Denil Agüero

Una vez que regresó todo

 

Pudo haber sido hoy, ayer, o hace poco, no lo sé.

 

Lo único que sé, es que ahora disfruto

mis lágrimas, las suyas

sus ojos, los míos

mis risas, las suyas

y mi nombre en los dulces labios, que segundos poseí, pero por horas poseeré.

 

Ahora no hay miedo más grande, que mi cuerpo sin su abrazo, y su boca sin mi llamado.

 

No existe mayor satisfacción, que saber desde el alba, que la droga se esfumará,

que visitarás la cruel colina y la apática noche, y que la pluma que tiño mis desgracias

e invocó mi muerte, pinte ahora mi sonrisa en la libreta de las recetas, y me regrese la vida.

 

Hay un gato en el árbol que me hacía compañía, el árbol de los feroces silbidos.

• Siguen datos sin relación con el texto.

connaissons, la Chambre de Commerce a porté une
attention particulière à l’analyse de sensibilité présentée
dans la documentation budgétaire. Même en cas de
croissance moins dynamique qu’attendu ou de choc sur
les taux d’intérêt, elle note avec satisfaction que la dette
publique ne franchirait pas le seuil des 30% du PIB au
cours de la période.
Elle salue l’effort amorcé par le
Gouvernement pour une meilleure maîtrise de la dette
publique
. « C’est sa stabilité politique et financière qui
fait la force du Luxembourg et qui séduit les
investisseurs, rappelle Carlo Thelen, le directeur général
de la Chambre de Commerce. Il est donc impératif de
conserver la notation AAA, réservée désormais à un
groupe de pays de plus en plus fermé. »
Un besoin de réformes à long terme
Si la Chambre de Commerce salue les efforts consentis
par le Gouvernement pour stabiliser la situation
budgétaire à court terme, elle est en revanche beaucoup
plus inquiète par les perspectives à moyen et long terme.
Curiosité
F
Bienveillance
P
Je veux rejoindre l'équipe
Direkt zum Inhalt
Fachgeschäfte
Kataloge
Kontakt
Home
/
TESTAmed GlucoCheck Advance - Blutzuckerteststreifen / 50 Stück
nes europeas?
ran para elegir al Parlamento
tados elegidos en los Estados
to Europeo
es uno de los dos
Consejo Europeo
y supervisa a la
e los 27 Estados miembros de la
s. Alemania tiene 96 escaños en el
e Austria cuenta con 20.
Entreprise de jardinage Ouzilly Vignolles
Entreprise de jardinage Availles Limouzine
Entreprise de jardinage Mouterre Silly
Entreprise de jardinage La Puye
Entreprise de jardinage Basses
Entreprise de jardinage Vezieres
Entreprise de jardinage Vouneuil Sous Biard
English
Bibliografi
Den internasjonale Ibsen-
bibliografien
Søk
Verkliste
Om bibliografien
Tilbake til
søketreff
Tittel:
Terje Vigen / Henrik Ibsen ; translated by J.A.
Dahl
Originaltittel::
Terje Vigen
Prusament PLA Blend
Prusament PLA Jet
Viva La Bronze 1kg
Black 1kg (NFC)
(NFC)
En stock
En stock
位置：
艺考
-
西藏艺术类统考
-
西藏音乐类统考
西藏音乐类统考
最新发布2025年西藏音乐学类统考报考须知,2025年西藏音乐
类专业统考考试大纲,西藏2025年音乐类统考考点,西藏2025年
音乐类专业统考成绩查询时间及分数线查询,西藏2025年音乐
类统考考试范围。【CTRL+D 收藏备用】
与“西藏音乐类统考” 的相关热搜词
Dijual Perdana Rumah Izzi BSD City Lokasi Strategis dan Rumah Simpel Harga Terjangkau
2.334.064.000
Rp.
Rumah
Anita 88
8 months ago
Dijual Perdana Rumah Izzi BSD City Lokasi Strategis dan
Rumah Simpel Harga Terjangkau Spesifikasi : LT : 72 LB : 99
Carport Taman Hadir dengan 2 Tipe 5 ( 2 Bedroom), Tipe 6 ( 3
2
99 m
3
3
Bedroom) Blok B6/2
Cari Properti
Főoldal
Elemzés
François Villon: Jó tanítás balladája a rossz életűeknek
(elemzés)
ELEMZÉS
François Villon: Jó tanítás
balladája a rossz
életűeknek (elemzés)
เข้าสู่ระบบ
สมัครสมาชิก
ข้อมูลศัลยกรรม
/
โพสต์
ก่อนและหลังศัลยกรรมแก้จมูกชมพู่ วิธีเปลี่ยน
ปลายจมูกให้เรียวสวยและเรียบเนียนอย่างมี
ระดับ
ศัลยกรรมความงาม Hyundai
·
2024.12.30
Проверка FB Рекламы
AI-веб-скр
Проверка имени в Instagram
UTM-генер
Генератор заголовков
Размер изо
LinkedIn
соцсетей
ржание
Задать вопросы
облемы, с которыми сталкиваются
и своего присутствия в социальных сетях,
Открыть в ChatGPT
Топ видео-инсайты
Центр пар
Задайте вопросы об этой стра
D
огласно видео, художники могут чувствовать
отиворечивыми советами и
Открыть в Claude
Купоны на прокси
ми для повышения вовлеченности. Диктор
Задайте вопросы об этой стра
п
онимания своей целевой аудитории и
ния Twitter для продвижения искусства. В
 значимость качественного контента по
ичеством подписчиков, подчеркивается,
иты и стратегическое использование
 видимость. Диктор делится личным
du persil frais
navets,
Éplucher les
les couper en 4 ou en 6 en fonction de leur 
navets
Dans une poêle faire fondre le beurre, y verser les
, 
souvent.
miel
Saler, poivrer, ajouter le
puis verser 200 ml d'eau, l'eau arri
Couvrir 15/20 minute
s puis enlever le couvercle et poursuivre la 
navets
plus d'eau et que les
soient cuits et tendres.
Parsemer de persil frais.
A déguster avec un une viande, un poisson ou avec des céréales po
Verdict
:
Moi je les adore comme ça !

Quizás ya deba metaforizarlo distinto, con mi música, o la suya,

convertirme en lo que desea, volver a oler el perfume, junto a un lamido tierno de confite silencio,

mis dedos a su cabeza, el pulgar sobre su labio, esta vez no su frente, mi beso sobre sus palabras,

amanecer boca arriba, cual abejorro sin esperanza, habiendo cumplido el sueño, que me diste.

 

Algún día sabré que hacer con todo eso que regresó

quizás abanderarlo en el altozano poético

tratar de verlo en la última ráfaga de luz

o solamente grabarlo en las palabras definitivas.